The MDC researcher's plans were certainly convincing enough for the ERC. "The naked mole rat has only been studied in very few laboratories worldwide, but it is definitely able to give us a better understanding of the metabolic adaptations that help a living being survive oxygen deficiency for a certain period of time," she says. "There is no way this would be possible with mice or other model organisms that don't have the same tricks up their sleeves as mole rats."
ERC Starting Grants for promising young researchers
ERC Starting Grants are awarded to early-career researchers of any nationality with two to seven years of experience since completion of the PhD (or equivalent degree) and a scientific track record showing great promise. The research must be conducted in a public or private research organisation located in one of the EU Member States or Associated Countries. The funding (maximum €2.5 million per grant, including up to €1 million to cover extraordinary costs) is provided for up to five years.
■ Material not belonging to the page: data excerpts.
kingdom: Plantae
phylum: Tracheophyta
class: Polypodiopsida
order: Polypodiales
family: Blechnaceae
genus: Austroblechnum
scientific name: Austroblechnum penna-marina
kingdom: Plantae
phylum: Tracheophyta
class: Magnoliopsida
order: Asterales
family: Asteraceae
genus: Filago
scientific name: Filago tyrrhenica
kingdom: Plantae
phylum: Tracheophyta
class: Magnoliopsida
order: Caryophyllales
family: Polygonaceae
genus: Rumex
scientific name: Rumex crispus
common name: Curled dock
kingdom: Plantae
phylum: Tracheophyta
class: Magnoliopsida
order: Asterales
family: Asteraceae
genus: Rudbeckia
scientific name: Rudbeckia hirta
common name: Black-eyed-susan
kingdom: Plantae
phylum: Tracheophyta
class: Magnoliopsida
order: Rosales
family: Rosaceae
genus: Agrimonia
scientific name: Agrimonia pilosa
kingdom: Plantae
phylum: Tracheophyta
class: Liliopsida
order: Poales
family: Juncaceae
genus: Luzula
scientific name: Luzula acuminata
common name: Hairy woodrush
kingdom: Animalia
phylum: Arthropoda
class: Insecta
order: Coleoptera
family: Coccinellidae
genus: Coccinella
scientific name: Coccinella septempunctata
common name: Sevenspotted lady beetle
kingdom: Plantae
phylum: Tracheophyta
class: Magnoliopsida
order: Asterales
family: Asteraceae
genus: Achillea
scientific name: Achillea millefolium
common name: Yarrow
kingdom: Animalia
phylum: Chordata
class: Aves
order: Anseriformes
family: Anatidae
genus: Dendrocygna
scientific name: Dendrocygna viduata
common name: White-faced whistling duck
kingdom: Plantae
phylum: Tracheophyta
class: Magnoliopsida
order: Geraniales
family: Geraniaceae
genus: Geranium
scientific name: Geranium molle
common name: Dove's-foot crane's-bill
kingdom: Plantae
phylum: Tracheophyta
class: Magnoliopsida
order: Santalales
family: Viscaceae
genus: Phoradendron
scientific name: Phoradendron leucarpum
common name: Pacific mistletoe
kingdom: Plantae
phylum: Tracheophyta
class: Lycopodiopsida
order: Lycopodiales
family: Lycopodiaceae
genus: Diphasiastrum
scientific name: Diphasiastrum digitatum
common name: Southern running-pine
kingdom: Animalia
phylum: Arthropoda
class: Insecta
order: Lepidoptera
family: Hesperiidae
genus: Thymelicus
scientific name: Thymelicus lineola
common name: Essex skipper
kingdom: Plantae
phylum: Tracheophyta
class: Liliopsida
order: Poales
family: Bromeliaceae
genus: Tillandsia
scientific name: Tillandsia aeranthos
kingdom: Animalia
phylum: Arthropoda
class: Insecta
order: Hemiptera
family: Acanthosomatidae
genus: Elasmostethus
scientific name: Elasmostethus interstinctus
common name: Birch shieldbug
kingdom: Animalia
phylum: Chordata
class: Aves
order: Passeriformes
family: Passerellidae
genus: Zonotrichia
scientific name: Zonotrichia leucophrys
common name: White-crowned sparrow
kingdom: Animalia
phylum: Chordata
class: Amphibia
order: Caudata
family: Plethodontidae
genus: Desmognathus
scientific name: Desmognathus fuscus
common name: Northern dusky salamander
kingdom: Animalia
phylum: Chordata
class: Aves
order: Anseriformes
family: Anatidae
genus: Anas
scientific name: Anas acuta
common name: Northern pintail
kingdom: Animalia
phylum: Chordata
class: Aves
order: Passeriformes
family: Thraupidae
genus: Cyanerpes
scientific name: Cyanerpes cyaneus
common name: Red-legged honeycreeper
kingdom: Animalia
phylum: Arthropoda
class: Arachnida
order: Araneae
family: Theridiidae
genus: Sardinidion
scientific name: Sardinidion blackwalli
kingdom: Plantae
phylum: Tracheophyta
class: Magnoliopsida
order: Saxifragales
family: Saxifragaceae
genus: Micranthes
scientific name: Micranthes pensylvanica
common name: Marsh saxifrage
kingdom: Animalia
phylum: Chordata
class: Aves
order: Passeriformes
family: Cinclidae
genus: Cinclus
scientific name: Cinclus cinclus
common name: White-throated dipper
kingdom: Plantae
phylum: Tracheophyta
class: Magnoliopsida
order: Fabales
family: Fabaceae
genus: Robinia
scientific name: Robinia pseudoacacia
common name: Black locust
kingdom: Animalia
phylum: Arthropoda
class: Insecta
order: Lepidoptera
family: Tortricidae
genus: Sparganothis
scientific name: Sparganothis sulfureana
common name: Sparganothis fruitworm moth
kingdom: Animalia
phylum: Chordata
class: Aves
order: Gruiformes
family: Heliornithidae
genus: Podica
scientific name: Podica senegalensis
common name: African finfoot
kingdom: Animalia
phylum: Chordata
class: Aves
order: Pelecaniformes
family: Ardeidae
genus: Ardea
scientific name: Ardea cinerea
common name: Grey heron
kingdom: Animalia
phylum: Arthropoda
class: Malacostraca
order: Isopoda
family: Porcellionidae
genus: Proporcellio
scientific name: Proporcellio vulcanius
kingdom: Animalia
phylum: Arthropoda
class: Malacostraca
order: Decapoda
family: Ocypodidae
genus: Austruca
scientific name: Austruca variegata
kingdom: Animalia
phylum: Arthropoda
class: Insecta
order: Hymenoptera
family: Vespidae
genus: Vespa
This year, 408 scientists will receive the funding.
The Max Delbrück Center for Molecular Medicine (MDC)
The Max Delbrück Center for Molecular Medicine in the Helmholtz Association (MDC) was founded in Berlin in 1992. It is named for the German-American physicist Max Delbrück who was awarded the 1969 Nobel Prize in Physiology and Medicine. The MDC's mission is to study molecular mechanisms in order to understand the origins of disease and thus be able to diagnose, prevent and fight it better and more effectively. In these efforts the MDC cooperates with the Charité - Universitätsmedizin Berlin and the Berlin Institute of Health (BIH) as well as with national partners such as the German Center for Cardiovascular Research and numerous international research institutions. More than 1,600 staff and guests from nearly 60 countries work at the MDC, just shy of 1,300 of them in scientific research. The MDC is financed by the Federal Ministry of Education and Research (90 percent) and the State of Berlin (10 percent) and is a member of the Helmholtz Association of German Research Centers.